As reported by the American Immigration Lawyers Association (AILA) on April 12, 2011, after a long hiatus, the Social Security Administration (SSA) has once again started sending out "no-match" letters that advise employers that their workers are using a social security number that does not coincide with SSA's records. Effective April 6, 2011, pursuant to a directive from the SSA Commissioner, SSA resumed sending employer decentralized correspondence (DECOR) letters for tax year 2010.
SSA FIELD GUIDANCE
In guidance on how to handle inquiries relating to SSA no-match letters, SSA instructs employers to check their records to determine if their information matches the records submitted and to ask the employee to check their records to ensure that they have accurately reported their name and social security number to the employer. If the employer and the employee are unable to resolve the issue, the employer should instruct the employee to contact a local SSA office and provide the employee with a reasonable amount of time to resolve the discrepancy. According to SSA Frequently Asked Questions (FAQs), "it takes approximately 10 to 14 days to receive [a] replacement social security card."
However, the Program Operations Manual System states, "The employer should give the employee a reasonable amount of time to rectify the situation with us. It may take two months or longer to get a new or replacement Social Security card." Moreover, the now rescinded DHS regulations gave the employer up to 90 days to resolve the discrepancy and, as discussed below, the Office of Special Counsel (OSC) has suggested that 120 days is appropriate.

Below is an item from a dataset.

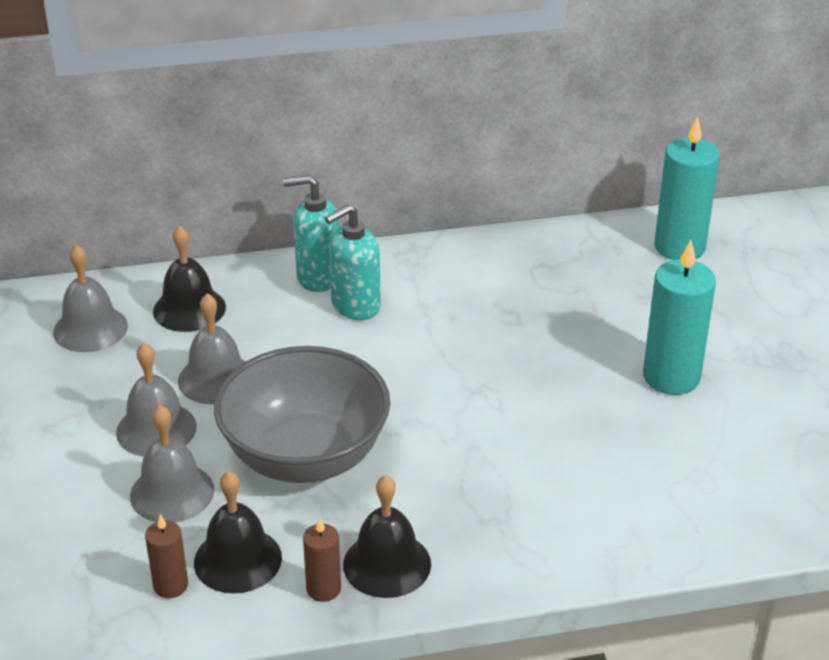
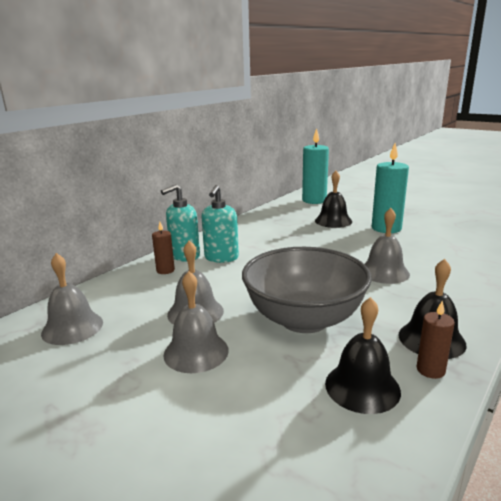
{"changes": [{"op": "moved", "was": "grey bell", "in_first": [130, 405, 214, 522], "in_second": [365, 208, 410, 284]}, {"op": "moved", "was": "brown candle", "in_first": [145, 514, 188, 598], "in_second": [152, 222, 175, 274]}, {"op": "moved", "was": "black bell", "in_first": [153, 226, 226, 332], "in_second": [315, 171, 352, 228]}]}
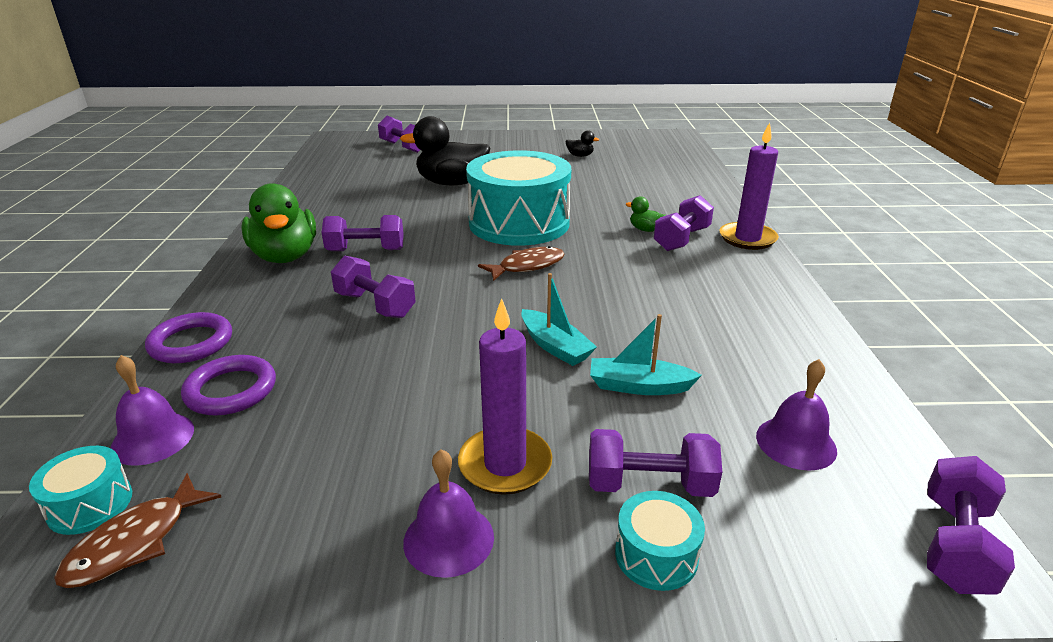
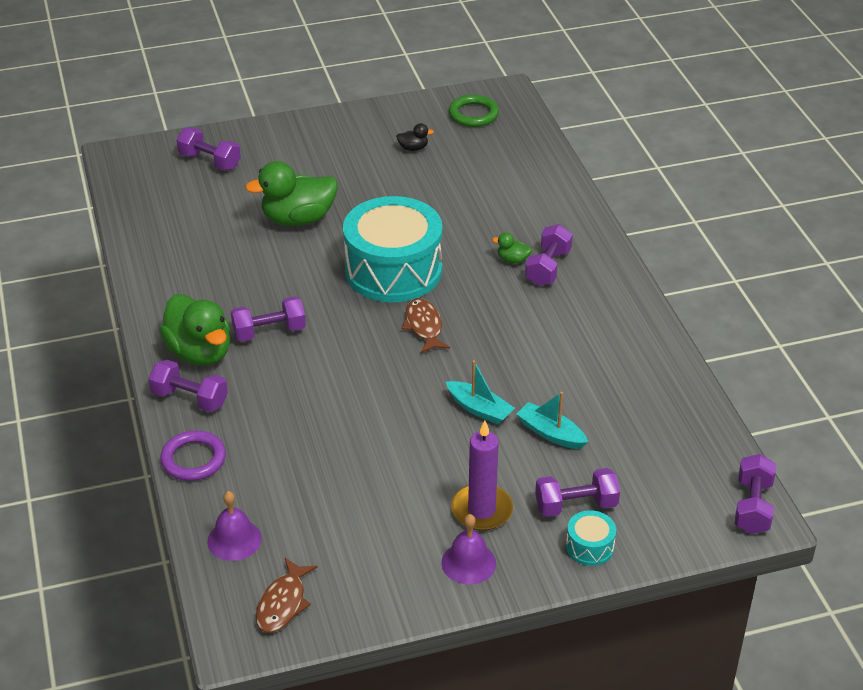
{"changes": [{"op": "removed", "was": "turquoise drum", "in_first": [29, 446, 132, 535]}, {"op": "removed", "was": "purple ring", "in_first": [181, 355, 276, 415]}, {"op": "removed", "was": "purple candle", "in_first": [720, 122, 779, 250]}, {"op": "removed", "was": "purple bell", "in_first": [756, 359, 837, 471]}, {"op": "added", "now": "green ring", "in_second": [449, 95, 499, 127]}, {"op": "moved", "was": "purple dumbbell", "in_first": [331, 256, 416, 318], "in_second": [149, 360, 228, 412]}, {"op": "recoloured", "was": "black duck", "now": "green duck", "in_first": [400, 116, 490, 185], "in_second": [245, 161, 338, 226]}, {"op": "turned", "was": "brown fish", "in_first": [478, 246, 564, 281], "in_second": [402, 298, 450, 353], "clockwise": -60}, {"op": "turned", "was": "turquoise boat", "in_first": [590, 314, 702, 395], "in_second": [516, 392, 588, 449], "clockwise": 45}]}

The field guidance advises that if an employer states that he or she is unable to resolve the mismatch because the employee is unable to provide a social security card, or may no longer work for the employer, the employer should document efforts made to obtain the corrected information and retain the documentation for four years.
While this advice may be adequate for employees no longer employed, one questions whether the mere documentation of the employee's inability to correct its records will satisfy ICE I-9 auditors who now routinely request copies of all SSA no-match letters and related correspondence in its audits.
In the context of erroneous withholdings, a W-2C (Corrected Wage and Tax Statement) along with a W-3C (Transmittal of Corrected Wage and Tax Statements) is normally required to correct a social security number error. In some cases, the 940 annual FUTA return, state income tax and state unemployment returns, and local tax returns may require amending. The Internal Revenue Service (IRS) may impose a fine of $100 per information return for failure to file corrections.
GUIDANCE FROM THE OFFICE OF SPECIAL COUNSEL
With the advice of counsel, employers must establish effective strategies to address employer DECOR letters in a lawful yet non-discriminatory manner. The OSC recently provided general guidelines for employers to follow in developing a response plan to SSA no-match letters. This guidance states that an employer should not terminate a worker based only on the receipt of a no-match letter, nor should it attempt to re-verify work authorization by requesting completion of a new I-9 form. According to OSC, the employer should provide a "reasonable period of time" for the worker to resolve the problem. According to OSC FAQs, "There are no Federal statutes or regulations in effect that define a 'reasonable period of time' in connection with the resolution of a no-match notice.
As a practical matter, a 'reasonable period of time' depends on the totality of the circumstances. Of note, in the E-Verify context, SSA has the ability to put a tentative non-confirmation into continuance for up to 120 days. This recognizes that it can sometimes take that long to resolve a discrepancy in SSA's database."